= Beginning of Section =

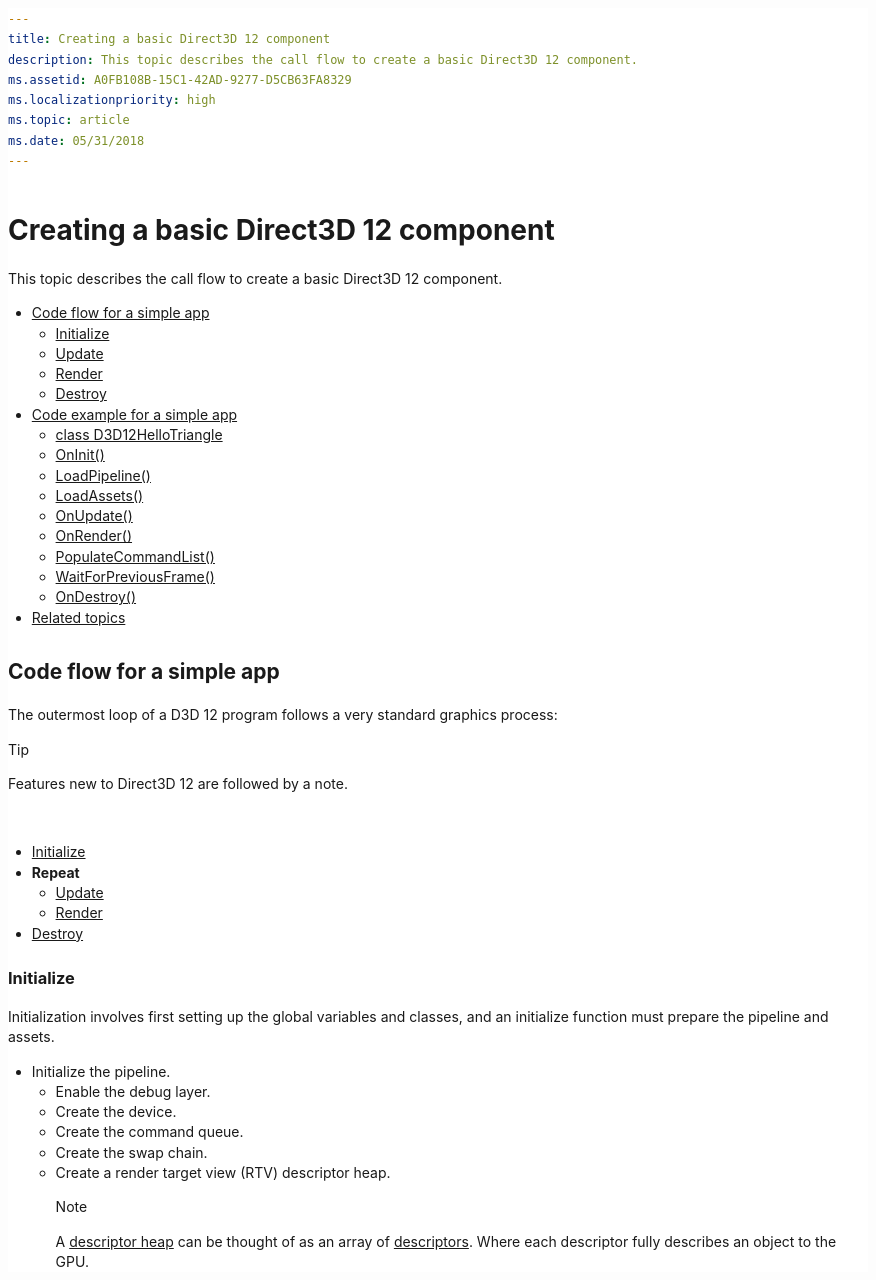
 ```yaml
---
title: Creating a basic Direct3D 12 component
description: This topic describes the call flow to create a basic Direct3D 12 component.
ms.assetid: A0FB108B-15C1-42AD-9277-D5CB63FA8329
ms.localizationpriority: high
ms.topic: article
ms.date: 05/31/2018
---
```


# Creating a basic Direct3D 12 component

This topic describes the call flow to create a basic Direct3D 12 component.

-   [Code flow for a simple app](#code-flow-for-a-simple-app)
    -   [Initialize](#initialize)
    -   [Update](#update)
    -   [Render](#render)
    -   [Destroy](#destroy)
-   [Code example for a simple app](#code-example-for-a-simple-app)
    -   [class D3D12HelloTriangle](#class-d3d12hellotriangle)
    -   [OnInit()](#oninit)
    -   [LoadPipeline()](#loadpipeline)
    -   [LoadAssets()](#loadassets)
    -   [OnUpdate()](#onupdate)
    -   [OnRender()](#onrender)
    -   [PopulateCommandList()](#populatecommandlist)
    -   [WaitForPreviousFrame()](#waitforpreviousframe)
    -   [OnDestroy()](#ondestroy)
-   [Related topics](#related-topics)

## Code flow for a simple app

The outermost loop of a D3D 12 program follows a very standard graphics process:

> [!TIP]
> Features new to Direct3D 12 are followed by a note.

 

-   [Initialize](#initialize)
-   **Repeat**
    -   [Update](#update)
    -   [Render](#render)
-   [Destroy](#destroy)

### Initialize

Initialization involves first setting up the global variables and classes, and an initialize function must prepare the pipeline and assets.

-   Initialize the pipeline.
    -   Enable the debug layer.
    -   Create the device.
    -   Create the command queue.
    -   Create the swap chain.
    -   Create a render target view (RTV) descriptor heap.
        > [!Note]  
        > A [descriptor heap](descriptor-heaps.md) can be thought of as an array of [descriptors](descriptors.md). Where each descriptor fully describes an object to the GPU.
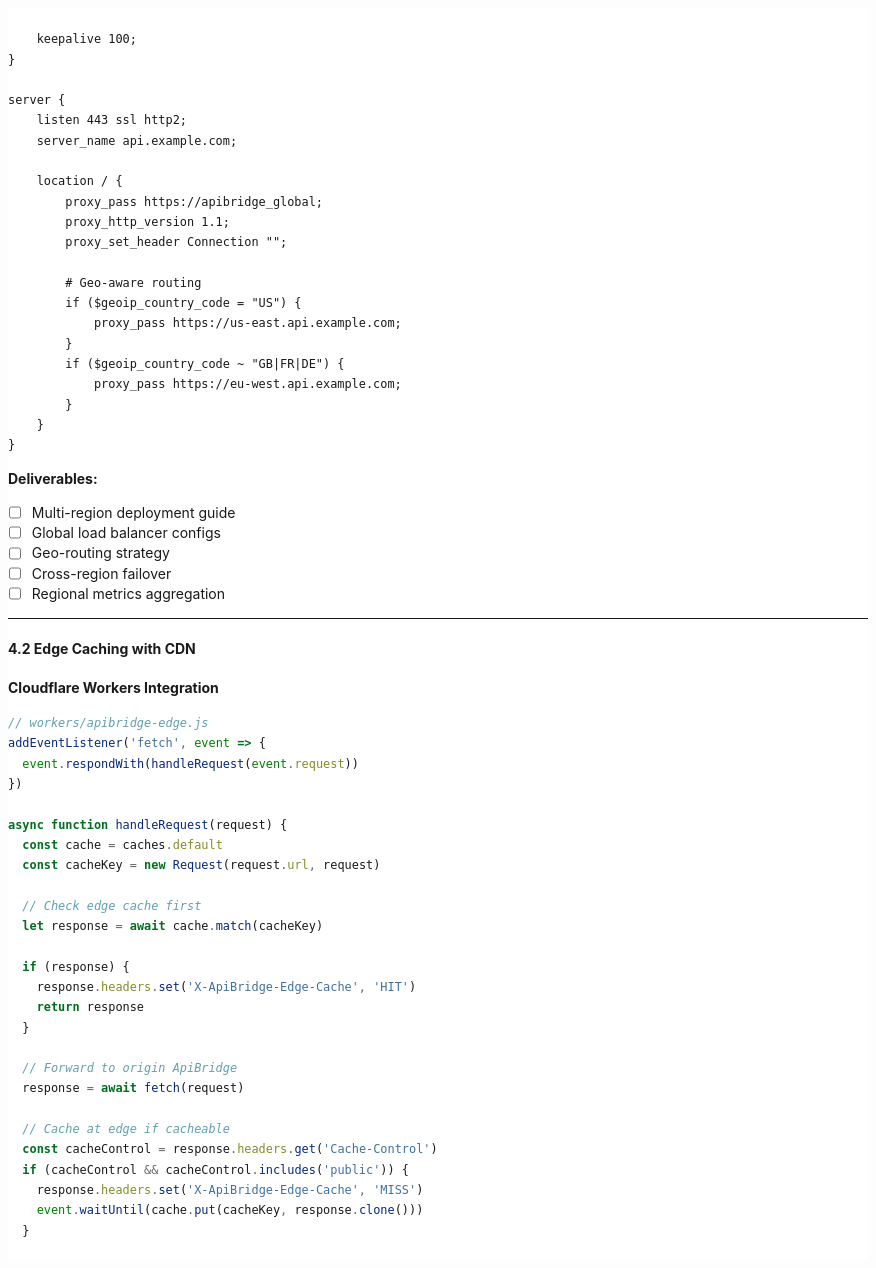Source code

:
 ```nginx
    
    keepalive 100;
}

server {
    listen 443 ssl http2;
    server_name api.example.com;
    
    location / {
        proxy_pass https://apibridge_global;
        proxy_http_version 1.1;
        proxy_set_header Connection "";
        
        # Geo-aware routing
        if ($geoip_country_code = "US") {
            proxy_pass https://us-east.api.example.com;
        }
        if ($geoip_country_code ~ "GB|FR|DE") {
            proxy_pass https://eu-west.api.example.com;
        }
    }
}
```

**Deliverables:**
- [ ] Multi-region deployment guide
- [ ] Global load balancer configs
- [ ] Geo-routing strategy
- [ ] Cross-region failover
- [ ] Regional metrics aggregation

---

#### 4.2 Edge Caching with CDN

**Cloudflare Workers Integration**

```javascript
// workers/apibridge-edge.js
addEventListener('fetch', event => {
  event.respondWith(handleRequest(event.request))
})

async function handleRequest(request) {
  const cache = caches.default
  const cacheKey = new Request(request.url, request)
  
  // Check edge cache first
  let response = await cache.match(cacheKey)
  
  if (response) {
    response.headers.set('X-ApiBridge-Edge-Cache', 'HIT')
    return response
  }
  
  // Forward to origin ApiBridge
  response = await fetch(request)
  
  // Cache at edge if cacheable
  const cacheControl = response.headers.get('Cache-Control')
  if (cacheControl && cacheControl.includes('public')) {
    response.headers.set('X-ApiBridge-Edge-Cache', 'MISS')
    event.waitUntil(cache.put(cacheKey, response.clone()))
  }
  
```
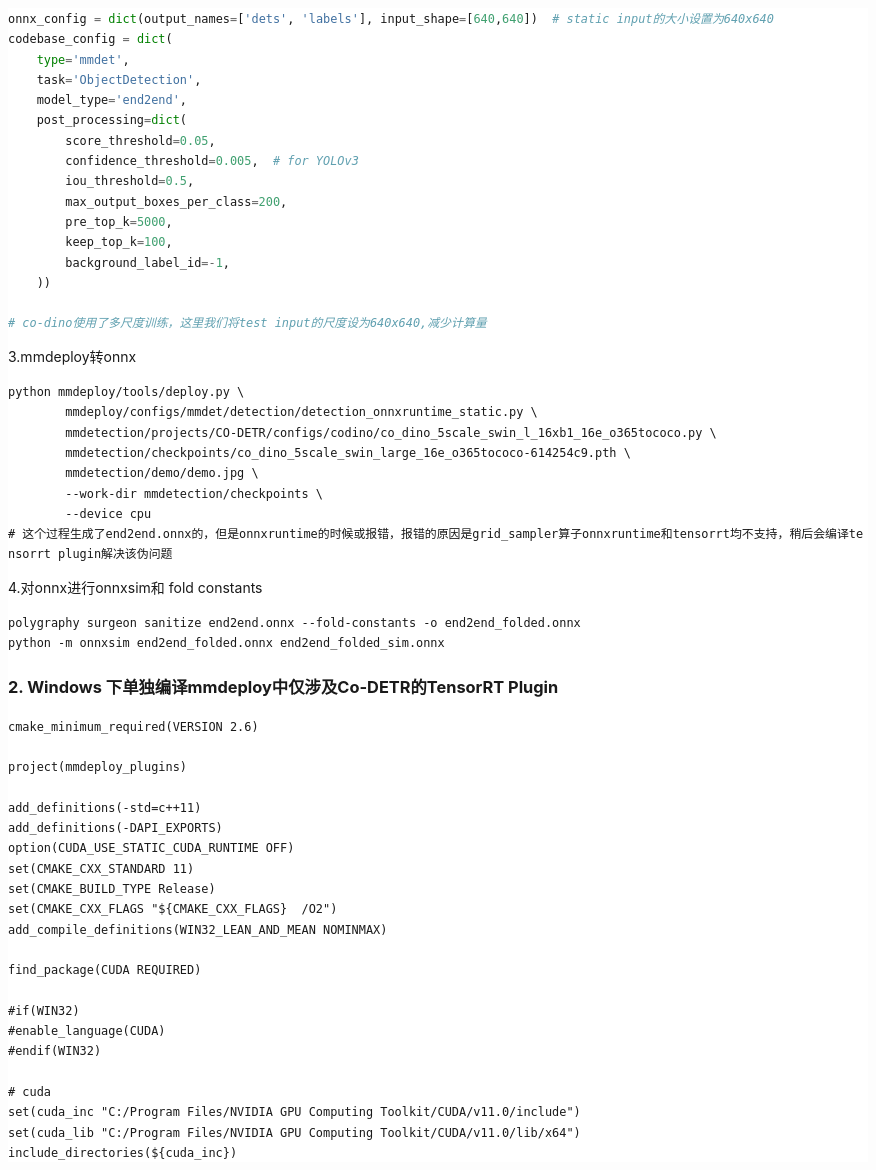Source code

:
 ```python
onnx_config = dict(output_names=['dets', 'labels'], input_shape=[640,640])  # static input的大小设置为640x640
codebase_config = dict(
    type='mmdet',
    task='ObjectDetection',
    model_type='end2end',
    post_processing=dict(
        score_threshold=0.05,
        confidence_threshold=0.005,  # for YOLOv3
        iou_threshold=0.5,
        max_output_boxes_per_class=200,
        pre_top_k=5000,
        keep_top_k=100,
        background_label_id=-1,
    ))

# co-dino使用了多尺度训练，这里我们将test input的尺度设为640x640,减少计算量
```

3.mmdeploy转onnx

```shell
python mmdeploy/tools/deploy.py \
        mmdeploy/configs/mmdet/detection/detection_onnxruntime_static.py \
        mmdetection/projects/CO-DETR/configs/codino/co_dino_5scale_swin_l_16xb1_16e_o365tococo.py \
        mmdetection/checkpoints/co_dino_5scale_swin_large_16e_o365tococo-614254c9.pth \
        mmdetection/demo/demo.jpg \
        --work-dir mmdetection/checkpoints \
        --device cpu
# 这个过程生成了end2end.onnx的，但是onnxruntime的时候或报错，报错的原因是grid_sampler算子onnxruntime和tensorrt均不支持，稍后会编译tensorrt plugin解决该伪问题
```

4.对onnx进行onnxsim和 fold constants

```shell
polygraphy surgeon sanitize end2end.onnx --fold-constants -o end2end_folded.onnx
python -m onnxsim end2end_folded.onnx end2end_folded_sim.onnx
```



### 2. Windows 下单独编译mmdeploy中仅涉及Co-DETR的TensorRT Plugin

```CMakeLists
cmake_minimum_required(VERSION 2.6)

project(mmdeploy_plugins)

add_definitions(-std=c++11)
add_definitions(-DAPI_EXPORTS)
option(CUDA_USE_STATIC_CUDA_RUNTIME OFF)
set(CMAKE_CXX_STANDARD 11)
set(CMAKE_BUILD_TYPE Release)
set(CMAKE_CXX_FLAGS "${CMAKE_CXX_FLAGS}  /O2")
add_compile_definitions(WIN32_LEAN_AND_MEAN NOMINMAX)

find_package(CUDA REQUIRED)

#if(WIN32)
#enable_language(CUDA)
#endif(WIN32)

# cuda
set(cuda_inc "C:/Program Files/NVIDIA GPU Computing Toolkit/CUDA/v11.0/include")
set(cuda_lib "C:/Program Files/NVIDIA GPU Computing Toolkit/CUDA/v11.0/lib/x64")
include_directories(${cuda_inc})
```
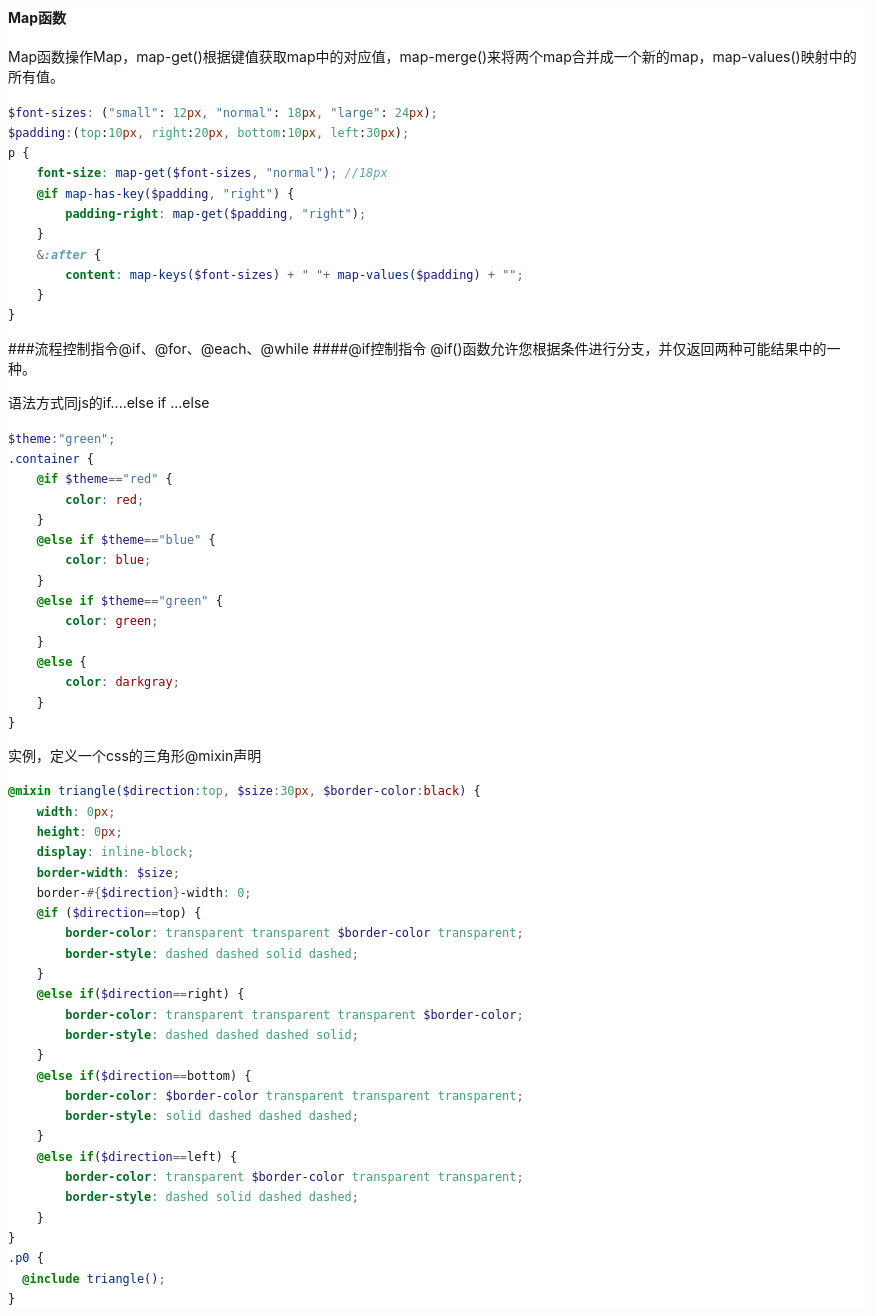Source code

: #### Map函数
Map函数操作Map，map-get()根据键值获取map中的对应值，map-merge()来将两个map合并成一个新的map，map-values()映射中的所有值。
```scss
$font-sizes: ("small": 12px, "normal": 18px, "large": 24px);
$padding:(top:10px, right:20px, bottom:10px, left:30px);
p {
    font-size: map-get($font-sizes, "normal"); //18px
    @if map-has-key($padding, "right") {
        padding-right: map-get($padding, "right");
    }
    &:after {
        content: map-keys($font-sizes) + " "+ map-values($padding) + "";
    }
}
```
###流程控制指令@if、@for、@each、@while
####@if控制指令
@if()函数允许您根据条件进行分支，并仅返回两种可能结果中的一种。

语法方式同js的if....else if ...else
```scss
$theme:"green";
.container {
    @if $theme=="red" {
        color: red;
    }
    @else if $theme=="blue" {
        color: blue;
    }
    @else if $theme=="green" {
        color: green;
    }
    @else {
        color: darkgray;
    }
}
```
实例，定义一个css的三角形@mixin声明
```scss
@mixin triangle($direction:top, $size:30px, $border-color:black) {
    width: 0px;
    height: 0px;
    display: inline-block;
    border-width: $size;
    border-#{$direction}-width: 0;
    @if ($direction==top) {
        border-color: transparent transparent $border-color transparent;
        border-style: dashed dashed solid dashed;
    }
    @else if($direction==right) {
        border-color: transparent transparent transparent $border-color;
        border-style: dashed dashed dashed solid;
    }
    @else if($direction==bottom) {
        border-color: $border-color transparent transparent transparent;
        border-style: solid dashed dashed dashed;
    }
    @else if($direction==left) {
        border-color: transparent $border-color transparent transparent;
        border-style: dashed solid dashed dashed;
    }
}
.p0 {
  @include triangle();
}
```
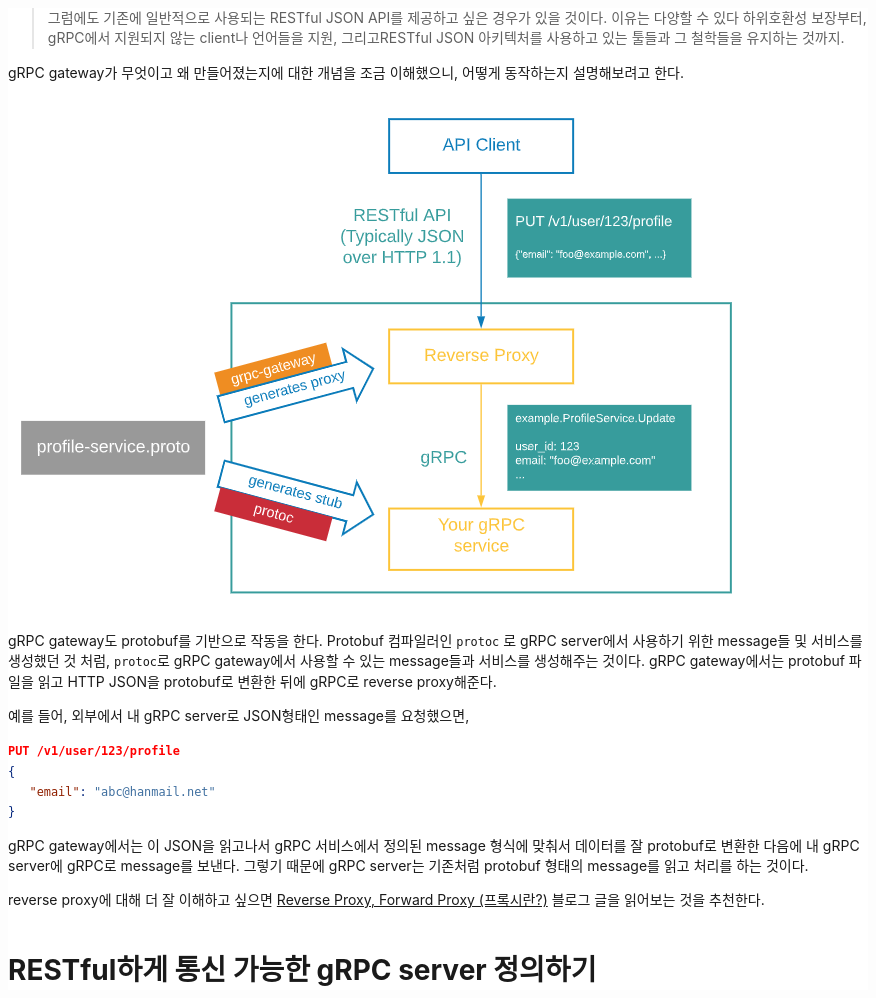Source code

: > 그럼에도 기존에 일반적으로 사용되는 RESTful JSON API를 제공하고 싶은 경우가 있을 것이다. 이유는 다양할 수 있다 하위호환성 보장부터, gRPC에서 지원되지 않는 client나 언어들을 지원, 그리고RESTful JSON 아키텍처를 사용하고 있는 툴들과 그 철학들을 유지하는 것까지. 

gRPC gateway가 무엇이고 왜 만들어졌는지에 대한 개념을 조금 이해했으니, 어떻게 동작하는지 설명해보려고 한다. 

![gateway1](./gateway1.png)

gRPC gateway도 protobuf를 기반으로 작동을 한다. Protobuf 컴파일러인 `protoc` 로 gRPC server에서 사용하기 위한 message들 및 서비스를 생성했던 것 처럼, `protoc`로 gRPC gateway에서 사용할 수 있는 message들과 서비스를 생성해주는 것이다. gRPC gateway에서는 protobuf 파일을 읽고 HTTP JSON을 protobuf로 변환한 뒤에 gRPC로 reverse proxy해준다.

예를 들어, 외부에서 내 gRPC server로 JSON형태인 message를 요청했으면, 

```json
PUT /v1/user/123/profile
{
   "email": "abc@hanmail.net"
} 
```

gRPC gateway에서는 이 JSON을 읽고나서 gRPC 서비스에서 정의된 message 형식에 맞춰서 데이터를 잘 protobuf로 변환한 다음에 내 gRPC server에 gRPC로 message를 보낸다. 그렇기 때문에 gRPC server는 기존처럼 protobuf 형태의 message를 읽고 처리를 하는 것이다.

reverse proxy에 대해 더 잘 이해하고 싶으면 [Reverse Proxy, Forward Proxy (프록시란?)](https://cornswrold.tistory.com/404) 블로그 글을 읽어보는 것을 추천한다. 

# RESTful하게 통신 가능한 gRPC server 정의하기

= End of Section =

• Exercise directions:
Copy out each line of the data that holds the string "request".

• Written response:
  event.respondWith(handleRequest(event.request))
async function handleRequest(request) {
  const cacheKey = new Request(request.url, request)
  response = await fetch(request)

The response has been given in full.